Supplied passage below:

Texas will inevitably become one of the largest grain growing States in the Union, and to that end she is making the most rapid strides; and again, and again I advise the men of Tennessee to watch the chances that surround them and push forward the road that reaches to Texas. Already has Memphis shown herself to be a sturdy rival of New Orleans. Let her keep in the same path, and, as was shown year by year, before the war, in the steadily accumulated receipts of cotton there over New Orleans, so she will be in regard to cotton and the cereals that now and ever have, so far, gone to New Orleans. The apathy that pervades the New Orleans men and merchants is deepening, and Texians think New Orleans is about taking a Rip Van Winkle sleep of a number of years. Advocate the railroad that taps Texas. It will take $3,000,000 to finish the Texas and New Orleans Railroad. Would not a less amount connect the El Paso road with Memphis? Though far away from Memphis, I feel as if I were still one of her citizens. There are too many pleasant memories clustered around the same in my heart for me to cut them asunder in the short space of a few years.
The official registered vote of the State is, or was, 104,240. The number of votes polled was 52,125; the convention has, therefore, been ordered on the 15th or 16th of June, and will be considerably mixed. Great fears are entertained that there will be a majority of rebels in it, and the fears are justly had. The rebels speak with great bitterness about the recent attempt of Congress and the "Yankees" to dismember the State. I am anxious for the movement, as without such action it will not be fit for a decent man to inhabit it, and if it is done, each section will then receive the attention that now is so much needed, and the want of which is seriously being felt all over its broad expanse. Texas is too unwieldy; there are not enough officers, and the few that are here are scattered over such distance that they cannot assist each other if the would. The laws are administered, and are laughed at. Bribery is openly carried on, and this is only one form of the deep-seated wickedness and depravity apparent in every county. There are men all over it who commit murder or any crime in the calendar, and Sheriffs — except in the most populated districts — dare not arrest them; half the attempt to do so fails, and then the matter is dropped, while in two or three months the criminal reappears in the county, and is not arrested. Again, I say, the division of Texas will be the greatest Godsend that has ever overtaken the State. Some say that such division cannot take place, on account of the way in which she was admitted into the Union — i. e., that as it was, so it should be to the "last moment of recorded time;" but, on the other hand, it is claimed that Texas, by her secession, forfeited those rights, and is now (by the same argument) a captured province.

End of Supplied passage.

* [Work instruction 1]:
In the passage on Texas, what sum does the writer say is needed to finish the Texas and New Orleans Railroad?

Dataset records below:

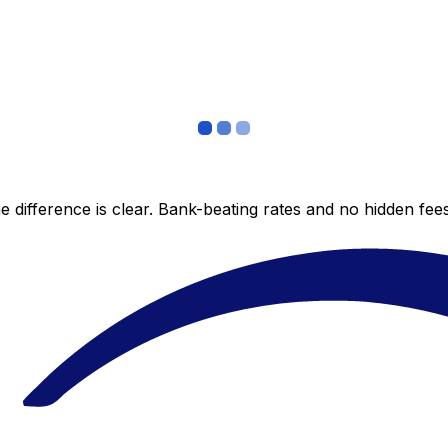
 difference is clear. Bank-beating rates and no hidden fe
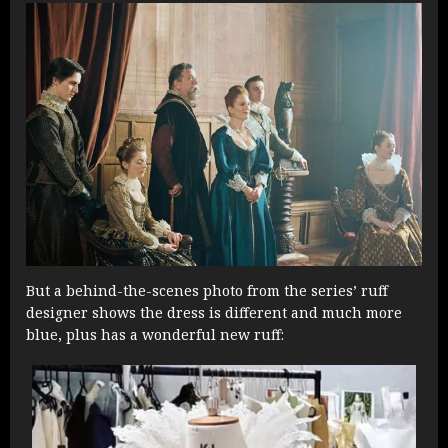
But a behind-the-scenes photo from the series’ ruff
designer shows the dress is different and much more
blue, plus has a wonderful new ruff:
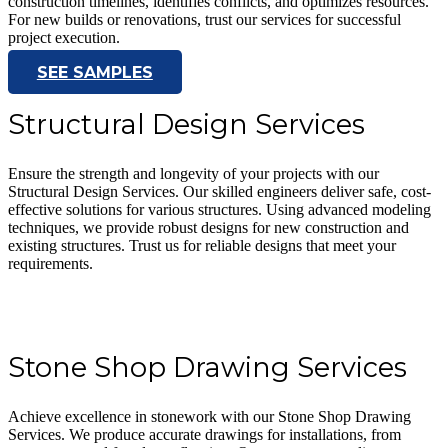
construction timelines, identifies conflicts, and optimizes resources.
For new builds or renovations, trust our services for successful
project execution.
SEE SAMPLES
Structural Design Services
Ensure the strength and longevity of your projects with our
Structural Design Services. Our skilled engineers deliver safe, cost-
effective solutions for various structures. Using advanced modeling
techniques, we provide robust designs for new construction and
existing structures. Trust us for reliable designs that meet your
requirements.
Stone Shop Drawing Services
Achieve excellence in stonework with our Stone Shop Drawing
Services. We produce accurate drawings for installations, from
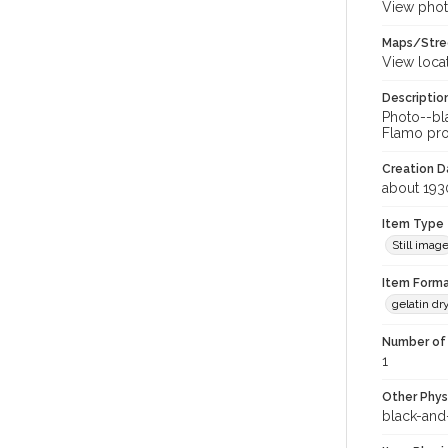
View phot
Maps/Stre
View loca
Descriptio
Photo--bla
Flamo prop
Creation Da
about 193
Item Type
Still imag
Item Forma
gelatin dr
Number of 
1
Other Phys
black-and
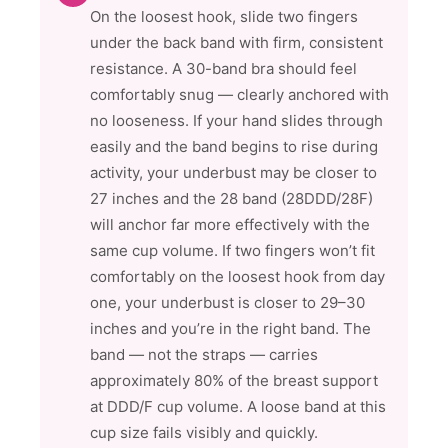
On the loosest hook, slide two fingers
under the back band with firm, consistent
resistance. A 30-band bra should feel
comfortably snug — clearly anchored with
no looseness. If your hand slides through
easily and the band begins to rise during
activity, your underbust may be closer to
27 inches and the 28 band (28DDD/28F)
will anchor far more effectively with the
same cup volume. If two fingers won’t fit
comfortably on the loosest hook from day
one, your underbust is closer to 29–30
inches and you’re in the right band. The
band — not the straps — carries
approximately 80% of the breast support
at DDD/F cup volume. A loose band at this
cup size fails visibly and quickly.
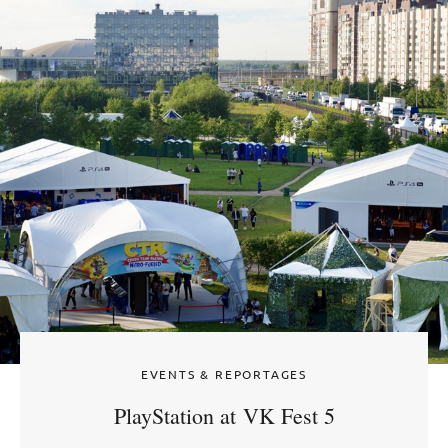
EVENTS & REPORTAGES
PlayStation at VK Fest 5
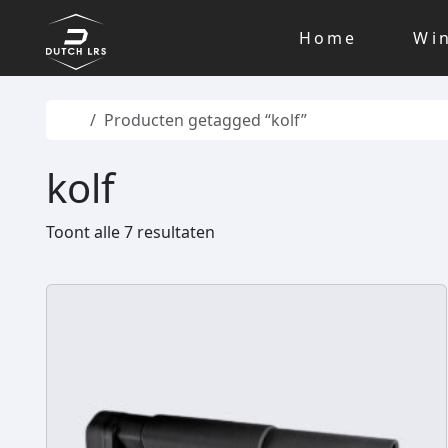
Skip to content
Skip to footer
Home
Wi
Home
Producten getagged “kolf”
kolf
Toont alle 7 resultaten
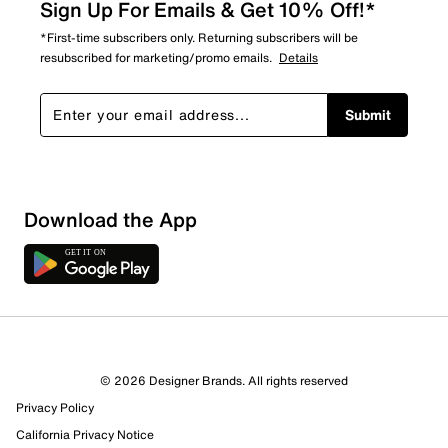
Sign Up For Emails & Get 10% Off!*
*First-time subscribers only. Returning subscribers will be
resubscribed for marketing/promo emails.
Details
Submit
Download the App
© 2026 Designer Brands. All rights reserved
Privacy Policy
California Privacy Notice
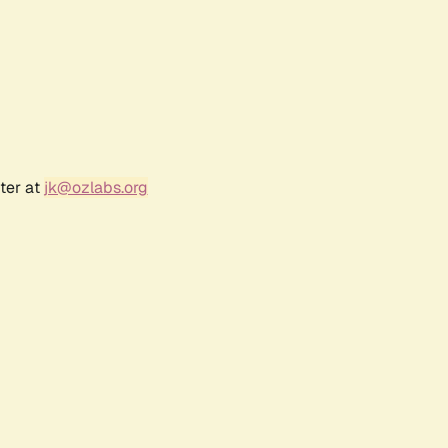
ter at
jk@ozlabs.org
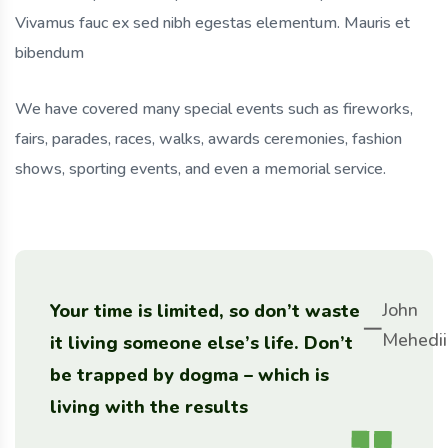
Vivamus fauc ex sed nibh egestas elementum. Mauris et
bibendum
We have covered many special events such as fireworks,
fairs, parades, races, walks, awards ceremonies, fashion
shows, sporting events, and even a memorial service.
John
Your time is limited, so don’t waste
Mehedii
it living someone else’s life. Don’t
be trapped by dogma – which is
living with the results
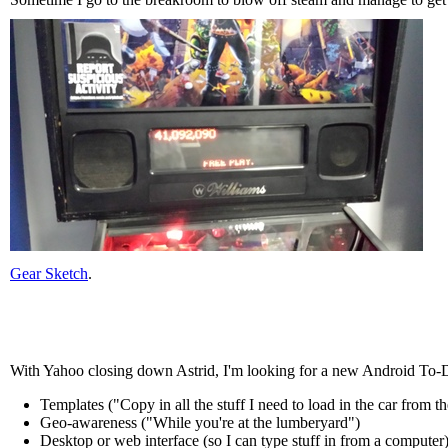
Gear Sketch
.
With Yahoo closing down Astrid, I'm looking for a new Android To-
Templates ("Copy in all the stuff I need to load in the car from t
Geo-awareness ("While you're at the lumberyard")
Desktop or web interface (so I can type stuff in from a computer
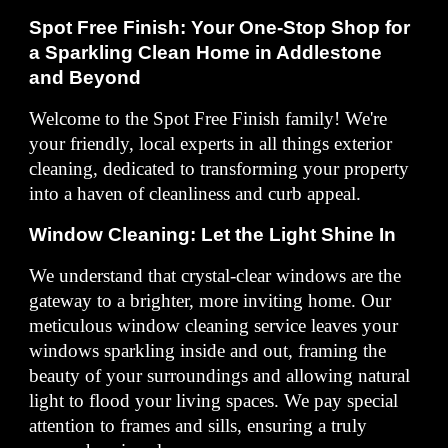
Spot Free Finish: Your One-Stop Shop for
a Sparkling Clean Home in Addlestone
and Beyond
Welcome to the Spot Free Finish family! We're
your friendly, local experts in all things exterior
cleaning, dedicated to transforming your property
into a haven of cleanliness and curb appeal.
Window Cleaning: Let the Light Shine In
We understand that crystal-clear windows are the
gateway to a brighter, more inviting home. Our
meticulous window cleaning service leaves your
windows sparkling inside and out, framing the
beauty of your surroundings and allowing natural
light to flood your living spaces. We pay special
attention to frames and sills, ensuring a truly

End of Dataset records.

* [Work instruction 2]:
Collect every line of the rows that contains the word "band".

* [Answer area 1]:
$3,000,000

* [Answer area 2]:
under the back band with firm, consistent
resistance. A 30-band bra should feel
easily and the band begins to rise during
27 inches and the 28 band (28DDD/28F)
inches and you’re in the right band. The
band — not the straps — carries
at DDD/F cup volume. A loose band at this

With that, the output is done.